Steven Weber, a professor and expert on technology and intellectual property at the University of California, Berkeley, noted the deal was similar to the offer Microsoft made to OpenAI employees after chief executive Sam Altman was temporarily sacked last year.

Microsoft and Inflection have stressed that the agreement is not an acquisition and that Inflection remains an independent company.

While Microsoft has emerged as a leading player in the market for enterprise generative AI — with its flagship Copilot AI assistants embedded into its suite of workplace applications such as Excel — it has been slower to roll out products targeted at millions of consumers.

One of Microsoft’s first major pushes in that direction was its Cortana voice assistant, which was discontinued. Although Nadella said last year that AI-enhanced Bing would disrupt internet search, the market continues to be dominated by Google.

Barring gaming, “a lot of the consumer segments of the business have not been as bright stars as their enterprise” segments, said Brent Thill, analyst at Jefferies.

Nevertheless, Nadella has said that conversational chatbots are “the new apps”, and investors added that a dual focus on enterprise and consumer was in Microsoft’s DNA.

The tech giant has set its sights on the “huge opportunity” for someone to create a broad-based AI assistant for consumers, said Soma Somasegar, a managing director at Madrona Venture Group.

Google had the opportunity to do so but had not “executed on it in a way that says they’re leading the pack”, which created a window for Microsoft to make a “bold bet”, said Somasegar.

Luring individuals to use new generative AI tools could also bolster Microsoft’s closely watched cloud computing division, since ChatGPT runs on its cloud platform.

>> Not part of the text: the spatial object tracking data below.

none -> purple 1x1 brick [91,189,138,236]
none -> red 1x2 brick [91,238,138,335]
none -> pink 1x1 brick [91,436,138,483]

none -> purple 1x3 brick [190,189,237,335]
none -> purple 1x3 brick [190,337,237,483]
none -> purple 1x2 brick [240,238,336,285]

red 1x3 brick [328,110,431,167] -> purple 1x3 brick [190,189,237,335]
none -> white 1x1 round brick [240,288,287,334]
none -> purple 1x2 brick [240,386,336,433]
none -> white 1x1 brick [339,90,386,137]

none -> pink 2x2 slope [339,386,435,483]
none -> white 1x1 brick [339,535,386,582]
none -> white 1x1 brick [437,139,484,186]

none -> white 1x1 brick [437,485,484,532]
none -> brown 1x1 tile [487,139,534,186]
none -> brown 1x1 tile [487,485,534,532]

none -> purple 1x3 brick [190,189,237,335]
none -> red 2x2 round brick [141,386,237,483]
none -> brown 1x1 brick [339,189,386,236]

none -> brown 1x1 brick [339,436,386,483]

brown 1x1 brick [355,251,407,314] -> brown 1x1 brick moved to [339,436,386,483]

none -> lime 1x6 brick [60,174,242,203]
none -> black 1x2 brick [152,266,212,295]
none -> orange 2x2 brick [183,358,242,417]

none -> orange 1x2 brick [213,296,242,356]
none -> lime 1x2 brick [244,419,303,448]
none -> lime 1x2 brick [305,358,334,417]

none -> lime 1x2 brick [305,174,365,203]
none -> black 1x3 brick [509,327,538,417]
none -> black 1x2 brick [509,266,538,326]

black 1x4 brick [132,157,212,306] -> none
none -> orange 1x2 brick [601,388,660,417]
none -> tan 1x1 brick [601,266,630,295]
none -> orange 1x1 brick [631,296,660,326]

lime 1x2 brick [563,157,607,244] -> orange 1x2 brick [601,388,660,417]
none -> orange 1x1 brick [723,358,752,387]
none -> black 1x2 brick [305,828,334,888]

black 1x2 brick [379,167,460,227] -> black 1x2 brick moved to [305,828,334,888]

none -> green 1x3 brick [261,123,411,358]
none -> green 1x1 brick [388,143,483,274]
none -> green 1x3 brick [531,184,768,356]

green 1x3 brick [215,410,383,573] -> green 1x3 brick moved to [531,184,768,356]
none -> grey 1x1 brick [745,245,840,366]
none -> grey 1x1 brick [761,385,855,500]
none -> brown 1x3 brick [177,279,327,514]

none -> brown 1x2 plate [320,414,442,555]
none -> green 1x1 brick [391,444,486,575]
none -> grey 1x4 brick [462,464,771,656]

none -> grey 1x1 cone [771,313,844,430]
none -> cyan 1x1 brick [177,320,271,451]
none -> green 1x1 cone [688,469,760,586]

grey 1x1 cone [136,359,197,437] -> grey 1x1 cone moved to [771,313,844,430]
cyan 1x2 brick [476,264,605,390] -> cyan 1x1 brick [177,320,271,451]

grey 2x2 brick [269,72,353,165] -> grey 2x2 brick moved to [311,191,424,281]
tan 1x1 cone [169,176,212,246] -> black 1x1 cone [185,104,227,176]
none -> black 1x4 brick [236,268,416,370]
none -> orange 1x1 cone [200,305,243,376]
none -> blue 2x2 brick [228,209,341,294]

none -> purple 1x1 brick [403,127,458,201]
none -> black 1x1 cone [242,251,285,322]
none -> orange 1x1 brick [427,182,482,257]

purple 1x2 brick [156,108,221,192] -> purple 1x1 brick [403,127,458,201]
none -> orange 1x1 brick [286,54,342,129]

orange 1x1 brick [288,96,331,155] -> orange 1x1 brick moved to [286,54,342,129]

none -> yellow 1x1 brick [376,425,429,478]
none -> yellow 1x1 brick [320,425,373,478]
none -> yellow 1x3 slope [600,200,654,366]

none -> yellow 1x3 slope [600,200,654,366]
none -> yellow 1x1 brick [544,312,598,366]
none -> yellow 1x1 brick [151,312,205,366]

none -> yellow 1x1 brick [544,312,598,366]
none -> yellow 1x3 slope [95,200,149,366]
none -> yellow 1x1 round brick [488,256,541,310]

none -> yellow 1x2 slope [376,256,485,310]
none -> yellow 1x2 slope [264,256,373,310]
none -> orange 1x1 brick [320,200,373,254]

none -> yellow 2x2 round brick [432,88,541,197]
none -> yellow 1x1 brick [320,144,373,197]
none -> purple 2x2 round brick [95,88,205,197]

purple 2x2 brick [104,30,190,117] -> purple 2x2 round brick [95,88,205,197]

Kevin Walkush, a portfolio manager at Jensen Investment Management, said the company had “established the strongest beachhead” in the market for AI workplace assistants, with the new target of getting people to install generative AI products on their phones representing a major “opportunity”.

However, Microsoft will have to compete with the likes of Apple and Google, both of which are racing to roll out their own generative AI products and have strong relationships with the millions of consumers that use their mobile platforms.

Inflection, meanwhile, will continue to operate under new chief executive Sean White, and pivot to providing its generative AI technology to businesses and developers, from a previous focus on its consumer chatbot Pi.

Inflection board member and co-founder Reid Hoffman said it was “a good day for everyone involved in Inflection AI” and that the company’s investors would see “good future upside”.

The change comes just months after the Palo Alto-based start-up raised $1.3bn from investors including Microsoft and Nvidia, but the talks with Microsoft occurred after the June fundraising announcement, according to two people familiar with the matter.

Nadella was “diversifying in a very credible way — not only the tech, but the execution and the people”, said Walkush “There’s something to be said for having fresh perspectives, an outsider, because AI is so new.”